There are many good reasons why an appeal from an expired involuntary medication order should never be moot. 1. Dismissal of the appeal tells the County: “As long as your involuntary med orders expire before we get around to reviewing them you can keep overriding people’s liberty interests based insufficient evidence.” As SCOTUS said about an appeal from a minor conviction after the defendant completed his sentence: “We do not believe the Constitution contemplates that people deprived of constitutional rights at this level should be left utterly remediless and defenseless against repetitions of unconstitutional conduct.” Sibron v. New York, 392 U.S. 40, 52-53.
2. A person might still be suffering from the psychological trauma of being pinned down and jabbed with a needle and from the physical effects of antipsychotic medication even after the involuntary medication order expires. The sufficiency of the County’s evidence to support involuntary medication would sure feel like a live issue to him.

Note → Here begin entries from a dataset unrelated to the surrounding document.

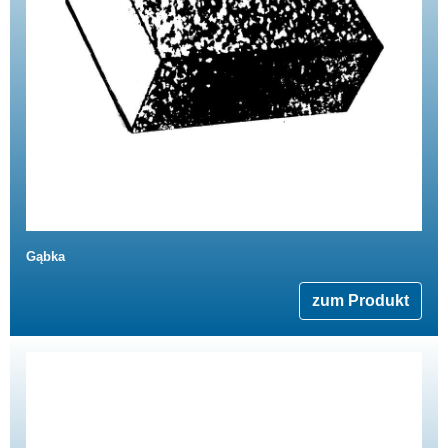
Gąbka
zum Produkt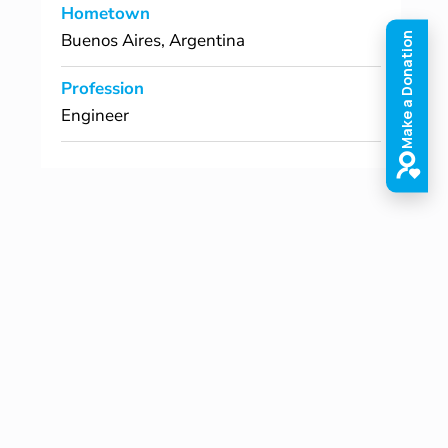
Hometown
Buenos Aires, Argentina
Profession
Engineer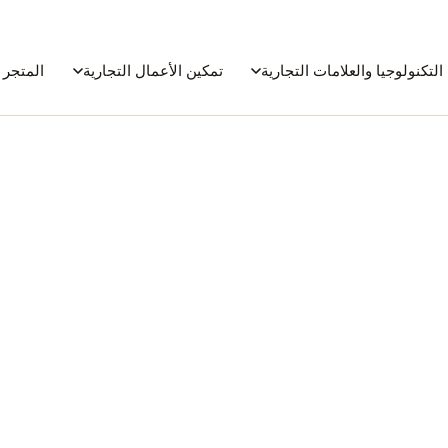
التكنولوجيا والعلامات التجارية
تمكين الأعمال التجارية
المتجر 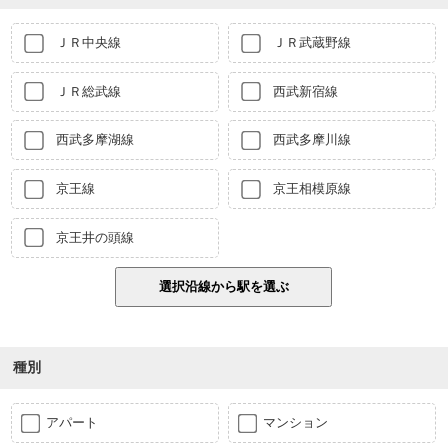
ＪＲ中央線
ＪＲ武蔵野線
ＪＲ総武線
西武新宿線
西武多摩湖線
西武多摩川線
京王線
京王相模原線
京王井の頭線
種別
アパート
マンション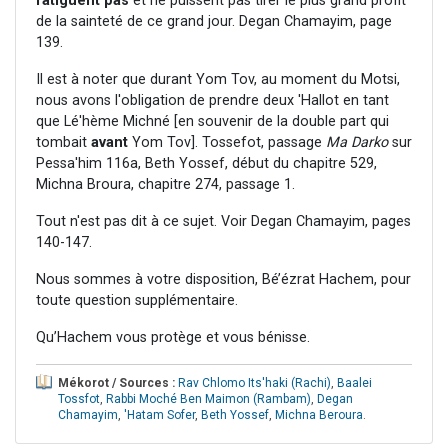
fatiguent pas
et ne puissent pas tirer le plus grand profit
de la sainteté de ce grand jour. Degan Chamayim, page
139.
Il est à noter que durant Yom Tov, au moment du Motsi,
nous avons l'obligation de prendre deux 'Hallot en tant
que Lé'hème Michné [en souvenir de la double part qui
tombait
avant
Yom Tov]. Tossefot, passage
Ma Darko
sur
Pessa'him 116a, Beth Yossef, début du chapitre 529,
Michna Broura, chapitre 274, passage 1.
Tout n'est pas dit à ce sujet. Voir Degan Chamayim, pages
140-147.
Nous sommes à votre disposition, Bé’ézrat Hachem, pour
toute question supplémentaire.
Qu’Hachem vous protège et vous bénisse.
Mékorot / Sources :
Rav Chlomo Its'haki (Rachi)
,
Baalei
Tossfot
,
Rabbi Moché Ben Maimon (Rambam)
,
Degan
Chamayim
,
'Hatam Sofer
,
Beth Yossef
,
Michna Beroura
.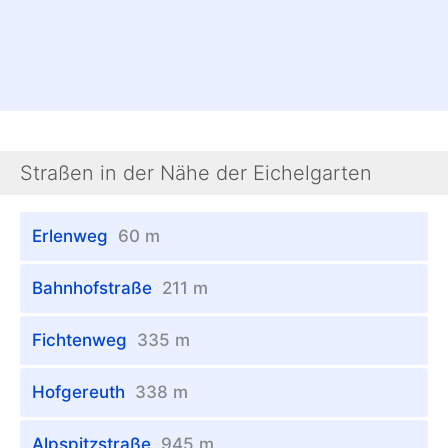
Straßen in der Nähe der Eichelgarten
Erlenweg
60 m
Bahnhofstraße
211 m
Fichtenweg
335 m
Hofgereuth
338 m
Alpspitzstraße
945 m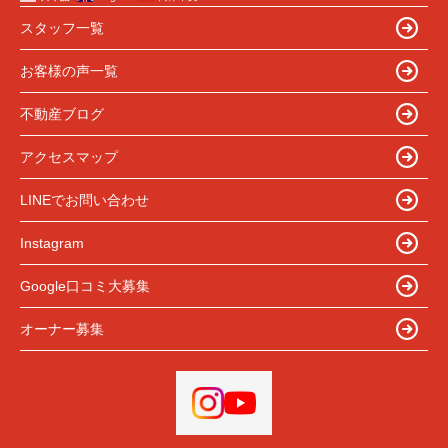
スタッフ一覧
お客様の声一覧
不動産ブログ
アクセスマップ
LINEでお問い合わせ
Instagram
Google口コミ大募集
オーナー募集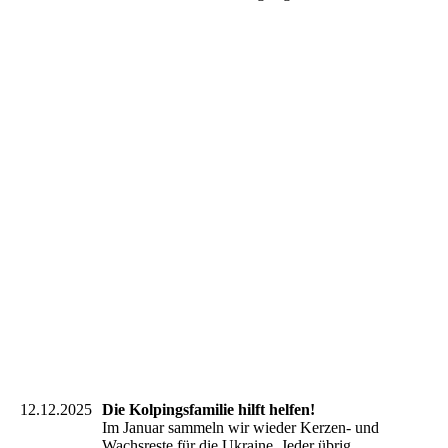
IMG_6339
IMG_6341
IMG_6344
IMG_6345
IMG_6346
IMG_6347
IMG_6349
IMG_6350
IMG_6351
12.12.2025
Die Kolpingsfamilie hilft helfen!
Im Januar sammeln wir wieder Kerzen- und
Wachsreste für die Ukraine. Jeder übrig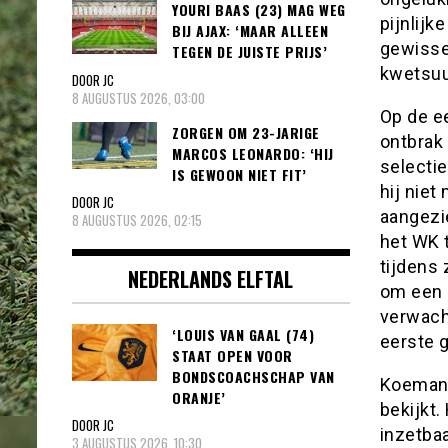
YOURI BAAS (23) MAG WEG
pijnlijk
BIJ AJAX: ‘MAAR ALLEEN
gewisse
TEGEN DE JUISTE PRIJS’
kwetsuur
DOOR JC
8 AUGUSTUS 2026, 03:00
Op de ee
ZORGEN OM 23-JARIGE
ontbrak
MARCOS LEONARDO: ‘HIJ
selectie
IS GEWOON NIET FIT’
hij niet
DOOR JC
aangezi
8 AUGUSTUS 2026, 02:15
het WK 
tijdens 
NEDERLANDS ELFTAL
om een 
verwacht
‘LOUIS VAN GAAL (74)
eerste 
STAAT OPEN VOOR
BONDSCOACHSCHAP VAN
Koeman 
ORANJE’
bekijkt.
DOOR JC
inzetbaa
3 AUGUSTUS 2026, 10:30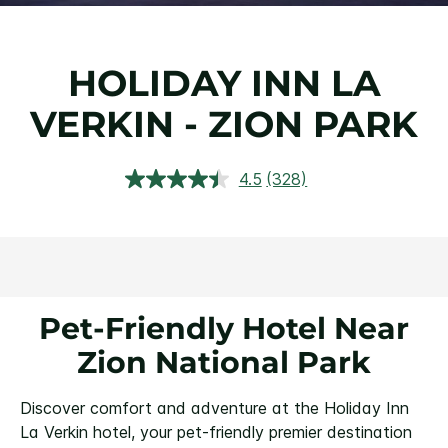
HOLIDAY INN
LA
VERKIN - ZION PARK
4.5
(328)
Ler
328
avaliações.
Link
abre
na
mesma
página.
Pet-Friendly Hotel Near
Zion National Park
Discover comfort and adventure at the Holiday Inn
La Verkin hotel, your pet-friendly premier destination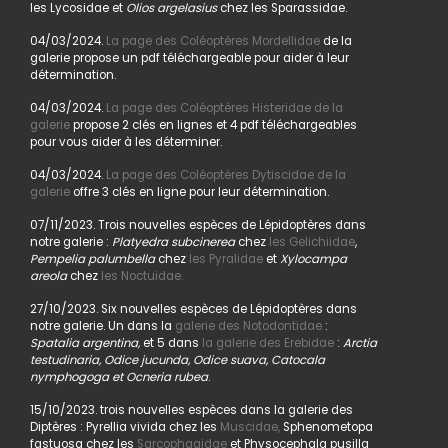
les Lycosidae et
Olios argelasius
chez les Sparassidae.
04/03/2024.
La page des Coléoptères Mordellidae
de la
galerie propose un pdf téléchargeable pour aider à leur
détermination.
04/03/2024.
La page des Coléoptères Histeridae de la
galerie
propose 2 clés en lignes et 4 pdf téléchargeables
pour vous aider à les déterminer.
04/03/2024.
La page des Coléoptères Dytiscidae de la
galerie
offre 3 clés en ligne pour leur détermination.
07/11/2023. Trois nouvelles espèces de Lépidoptères dans
notre galerie :
Platyedra subcinerea
chez
les Gelichiidae
,
Pempelia palumbella
chez
les Pyralidae
et
Xylocampa
areola
chez
les Noctuidae.
27/10/2023. Six nouvelles espèces de Lépidoptères dans
notre galerie. Un dans la
galerie des Notodontidae
:
Spatalia argentina,
et 5 dans
la galerie des Erebidae
:
Arctia
testudinaria, Odice jucunda, Odice suava, Catocala
nymphogoga et Ocneria rubea
.
15/10/2023. trois nouvelles espèces dans la galerie des
Diptères : Pyrellia vivida chez les
Muscidae,
Sphenometopa
fastuosa chez les
Sarcophagidae
et Physocephala pusilla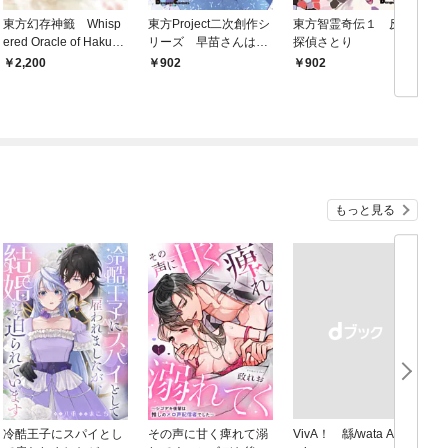
東方幻存神籤 Whisp
東方Project二次創作シ
東方智霊奇伝１ 反則
東
ered Oracle of Hakurei
リーズ 早苗さんは家
探偵さとり
Shrine.
出中！
2,200
902
902
もっと見る
冷酷王子にスパイとし
その声に甘く痺れて溺
VivA！ 緜/wata Art W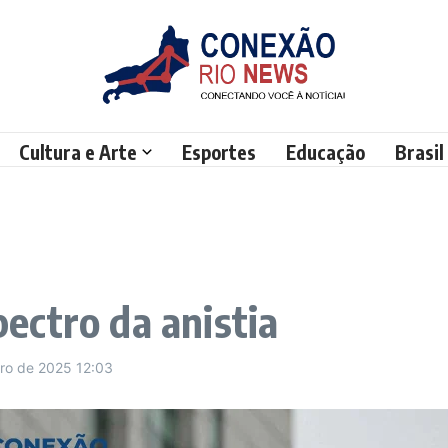
Cultura e Arte
Esportes
Educação
Brasil
spectro da anistia
bro de 2025
12:03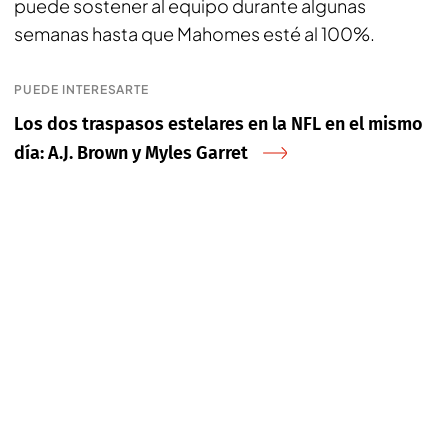
puede sostener al equipo durante algunas
semanas hasta que Mahomes esté al 100%.
PUEDE INTERESARTE
Los dos traspasos estelares en la NFL en el mismo
día: A.J. Brown y Myles Garret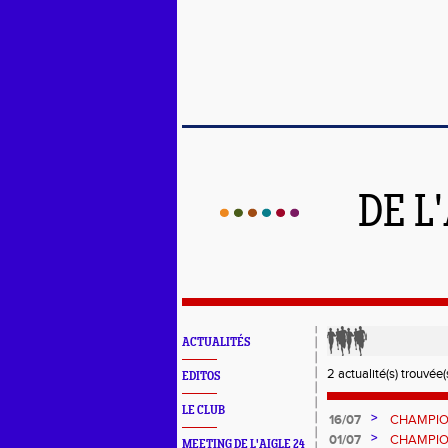
DE L
ACTUALITÉS
2 actualité(s) trouvée(s
EDITOS
LE CLUB
>
16/07
CHAMPIO
AUMOITT
>
01/07
CHAMPIO
MEETING DE L'AIGLE 24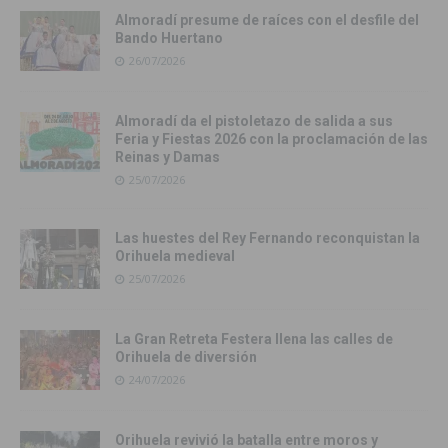
Almoradí presume de raíces con el desfile del
Bando Huertano
26/07/2026
Almoradí da el pistoletazo de salida a sus
Feria y Fiestas 2026 con la proclamación de las
Reinas y Damas
25/07/2026
Las huestes del Rey Fernando reconquistan la
Orihuela medieval
25/07/2026
La Gran Retreta Festera llena las calles de
Orihuela de diversión
24/07/2026
Orihuela revivió la batalla entre moros y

3. Once a court orders involuntary medication it is extremely hard to avoid future involuntary medication orders. The government can point to the absence of undesirable conduct while an order is in effect to justify endless future orders.
4. § 51.61(1)(h) provides that a person has the right to be free from unnecessary and excessive medication. If an involuntary medication order was not supported by sufficient evidence then, arguably, it was unnecessary or excessive. The person may have a claim for violation of his rights under §51.61(7). A court of appeals decision reversing an involuntary medication order for insufficient evidence could help support the person’s claim.
7. The fact that a court has ordered involuntary medication does not necessarily remain confidential. Sections 51.30(3) and (4) recognize over a dozen exceptions to a person’s right to the confidentiality of Chapter 51 records. SCOTUS has said that the fact that a person has been declared mentally ill and dangerous enough to be committed is stigmatizing. Addington v. Texas, 441 U.S. 418, 426 (1979). Surely the same is true for a finding that the person is mentally ill and dangerous enough to be involuntarily medicated.
Finally, does it really matter whether SCOW set out the procedure circuit courts should use when ordering involuntary meds in Melanie L.? Isn’t the question whether the circuit court followed those procedures? And wouldn’t a decision explaining that this type of evidence is either sufficient or insufficient provide some guidance to counsel and the circuit courts in future cases?